**INFORMATION GIVEN**
Start of Block
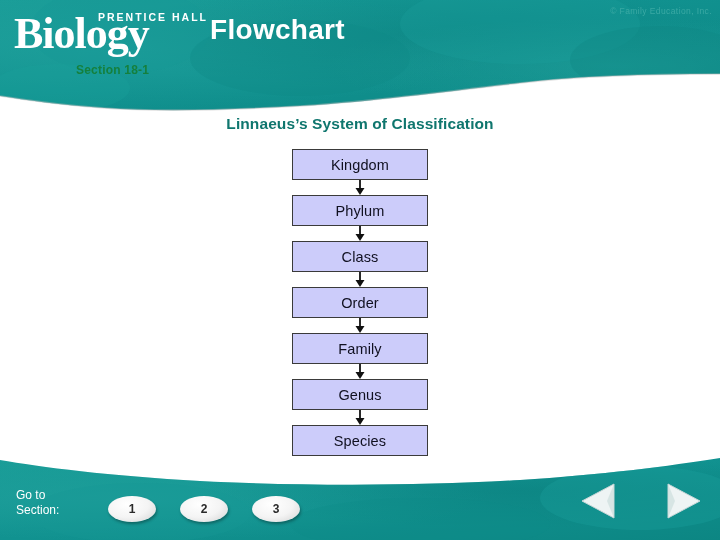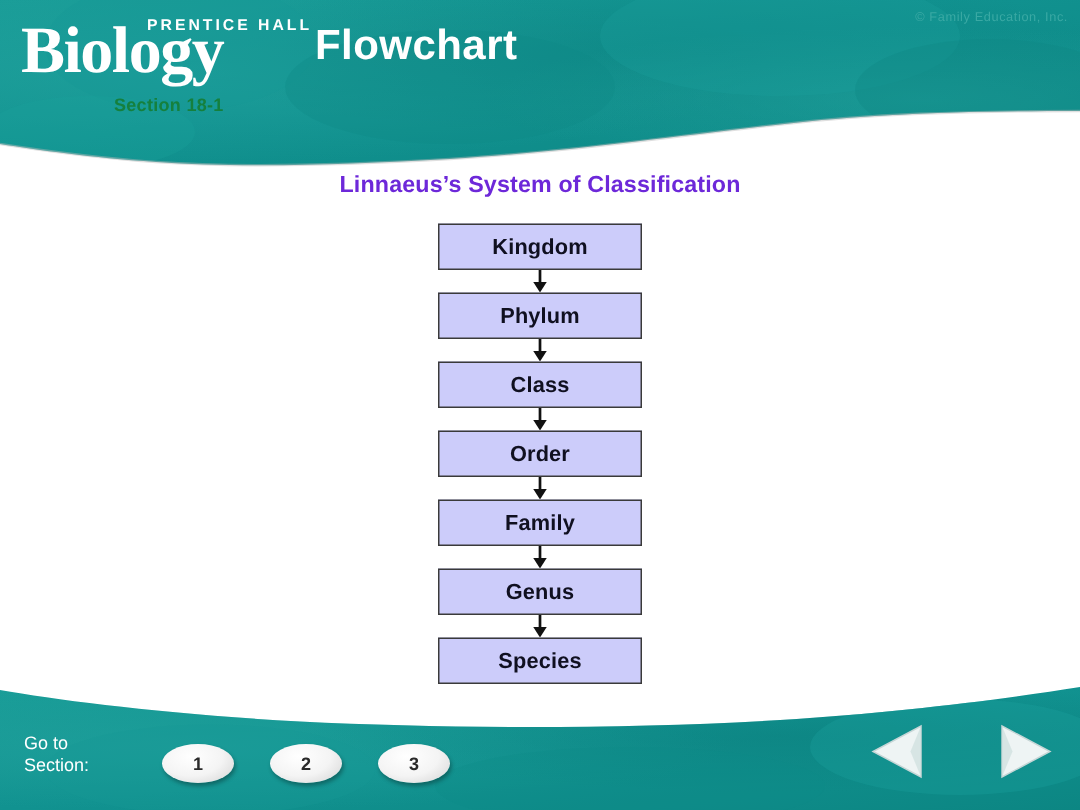--- a/index.html
+++ b/index.html
@@ -107,21 +107,21 @@
   .main-title {
     position: absolute;
     left: 0;
     top: 115px;
     width: 720px;
     text-align: center;
     z-index: 3;
     font-family: "Liberation Sans", sans-serif;
     font-size: 15.5px;
     font-weight: bold;
-    color: #6d28d9;
+    color: #0f766e;
     letter-spacing: 0.1px;
   }
 
   .flow {
     position: absolute;
     left: 292px;
     top: 149px;
     width: 136px;
     z-index: 3;
   }
@@ -132,21 +132,20 @@
     box-sizing: border-box;
     background: #ccccfa;
     border: 1.4px solid #3a3a3a;
     display: flex;
     align-items: center;
     justify-content: center;
     font-family: "Liberation Sans", sans-serif;
     font-size: 14.5px;
     color: #101020;
     letter-spacing: 0.1px;
-    font-weight: bold;
   }
   .flow-arrow {
     height: 15px;
     width: 136px;
     display: block;
   }
 
   
   .footer-band {
     position: absolute;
End of Block
**WORK REQUIRED**
Could you copy the listing above exactly, without its pictures?

**ANSWER SPACE**
--- a/index.html
+++ b/index.html
@@ -107,21 +107,21 @@
   .main-title {
     position: absolute;
     left: 0;
     top: 115px;
     width: 720px;
     text-align: center;
     z-index: 3;
     font-family: "Liberation Sans", sans-serif;
     font-size: 15.5px;
     font-weight: bold;
-    color: #6d28d9;
+    color: #0f766e;
     letter-spacing: 0.1px;
   }
 
   .flow {
     position: absolute;
     left: 292px;
     top: 149px;
     width: 136px;
     z-index: 3;
   }
@@ -132,21 +132,20 @@
     box-sizing: border-box;
     background: #ccccfa;
     border: 1.4px solid #3a3a3a;
     display: flex;
     align-items: center;
     justify-content: center;
     font-family: "Liberation Sans", sans-serif;
     font-size: 14.5px;
     color: #101020;
     letter-spacing: 0.1px;
-    font-weight: bold;
   }
   .flow-arrow {
     height: 15px;
     width: 136px;
     display: block;
   }
 
   
   .footer-band {
     position: absolute;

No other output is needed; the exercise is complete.